* Text under study

========

How Migrating to Google Apps Broke My Google
This past year I had it pretty good in terms of calendar management. In fact, better than ever, certainly better than today.
The salient technology point of this post is: The boundaries of work and personal are extremely blurred these days. Now more than ever, we are getting more work done outside the office and outside normal office hours, pausing at times during the day for family or personal needs.Technologies such as web capabilities, VoIP, and mobility make this possible. But our support tools need to follow suit.
From a calendaring perspective I HAD this nailed.
I kept my calendar on Exchange/Outlook. I think a large part of Exchange/Outlook’s market success has been around its workgroup calendar capabilities. I can manage permissions of who can view and/or change my calendar, and the solution played well with all the various PDAs and phones I’ve had over the past 10 years. But one shortfall was giving access to friends and family was always tricky.
This past year my family members all migrated to Gmail (and its associated calendar). I also use Gmail for non corporate stuff. Google released a synchronization product that enabled me to sync Outlook with my Gmail calendar. This was the best it could get – one calendar, two environments. Each with controlled visibility. I could accept appointments in either environment and even check my “Outlook” calendar from any web source. My cell phone synchronized with Exchange and everything worked. My wife even had access to my calendar from her cell phone.
While on vacatoin, work said goodbye to Exchange and Hello to Google Apps. On the surface, one might think my integration capabilities would be even better between Google environments. Ha!
It turns out there is no sync capability between Google calendars. You can share calendars, but this is very different. Just as I need one calendar view (which can be created with shares), other people at work and at home need a single view too which isn’t so simple with shared calendars. I can sync my phone with either Google calendar, but not both. It doesn’t make sense to give every colleague free/busy views to both calendars just so they can pick a meeting time.
I am stuck. I thought I could abort my Gmail calendar and just work Apps calendar, but that complicates emailed invites from people with my Google address.
Why blog about this? Partly to vent, partly in hopes someone has an idea, and partly as a warning; the migration from Exchange to Apps has a few surprises.
Might this do the trick? http://ouseful.wordpress.com/2008/12/04/displaying-events-from-multiple-google-calendars-in-a-single-embedded-calendar-view/
Thanks Colman,
But I don't believe that works. That solution creates a "view" of multiple calendars. It is a nice feature.
I need the other calendar items to actually be on my calendar. This means I can sync my calendar to my phone and share my calendar with all the events. The "views" change from different perspectives.
I'm a little bit confused as to what it is you're trying to do.

========

* Data extracts
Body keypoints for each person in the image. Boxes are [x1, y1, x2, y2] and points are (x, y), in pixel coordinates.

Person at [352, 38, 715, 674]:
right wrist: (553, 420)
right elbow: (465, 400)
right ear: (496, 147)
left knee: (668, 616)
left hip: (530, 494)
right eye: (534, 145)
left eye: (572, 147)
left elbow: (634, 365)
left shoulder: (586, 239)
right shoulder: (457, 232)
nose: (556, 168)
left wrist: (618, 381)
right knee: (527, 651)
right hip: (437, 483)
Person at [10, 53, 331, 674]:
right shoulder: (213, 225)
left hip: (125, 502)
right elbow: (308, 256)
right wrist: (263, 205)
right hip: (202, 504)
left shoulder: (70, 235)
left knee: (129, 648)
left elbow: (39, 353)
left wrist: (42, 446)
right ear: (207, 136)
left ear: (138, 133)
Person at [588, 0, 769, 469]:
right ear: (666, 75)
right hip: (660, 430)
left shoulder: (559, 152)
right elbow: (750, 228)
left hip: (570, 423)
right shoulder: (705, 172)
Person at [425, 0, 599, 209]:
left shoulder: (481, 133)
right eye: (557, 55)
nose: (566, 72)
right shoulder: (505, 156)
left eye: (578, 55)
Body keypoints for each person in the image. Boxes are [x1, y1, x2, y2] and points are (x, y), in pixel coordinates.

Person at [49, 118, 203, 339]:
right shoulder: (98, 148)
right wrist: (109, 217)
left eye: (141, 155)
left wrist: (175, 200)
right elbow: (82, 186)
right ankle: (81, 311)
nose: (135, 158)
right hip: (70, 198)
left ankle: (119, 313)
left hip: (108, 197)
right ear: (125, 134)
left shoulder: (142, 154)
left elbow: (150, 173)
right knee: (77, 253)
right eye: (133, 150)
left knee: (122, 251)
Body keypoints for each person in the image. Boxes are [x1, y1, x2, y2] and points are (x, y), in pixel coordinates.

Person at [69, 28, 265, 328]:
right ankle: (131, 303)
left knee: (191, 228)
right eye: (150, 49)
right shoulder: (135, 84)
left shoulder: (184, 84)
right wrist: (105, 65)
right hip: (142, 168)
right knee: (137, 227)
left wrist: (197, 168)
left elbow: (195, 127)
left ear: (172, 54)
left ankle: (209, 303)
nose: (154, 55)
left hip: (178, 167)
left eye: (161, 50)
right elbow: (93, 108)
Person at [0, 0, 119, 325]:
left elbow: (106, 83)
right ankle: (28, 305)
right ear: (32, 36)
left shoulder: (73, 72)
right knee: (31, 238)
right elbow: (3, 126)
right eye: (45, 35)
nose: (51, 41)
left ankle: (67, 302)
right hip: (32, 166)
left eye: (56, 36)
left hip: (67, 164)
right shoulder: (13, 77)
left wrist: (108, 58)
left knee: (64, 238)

========

* Task to complete
Reproduce word for word the passage of the post on migrating to Google Apps that begins with the words containing "This past year my" and ends with "her cell phone.".

* Exercise solution
This past year my family members all migrated to Gmail (and its associated calendar). I also use Gmail for non corporate stuff. Google released a synchronization product that enabled me to sync Outlook with my Gmail calendar. This was the best it could get – one calendar, two environments. Each with controlled visibility. I could accept appointments in either environment and even check my “Outlook” calendar from any web source. My cell phone synchronized with Exchange and everything worked. My wife even had access to my calendar from her cell phone.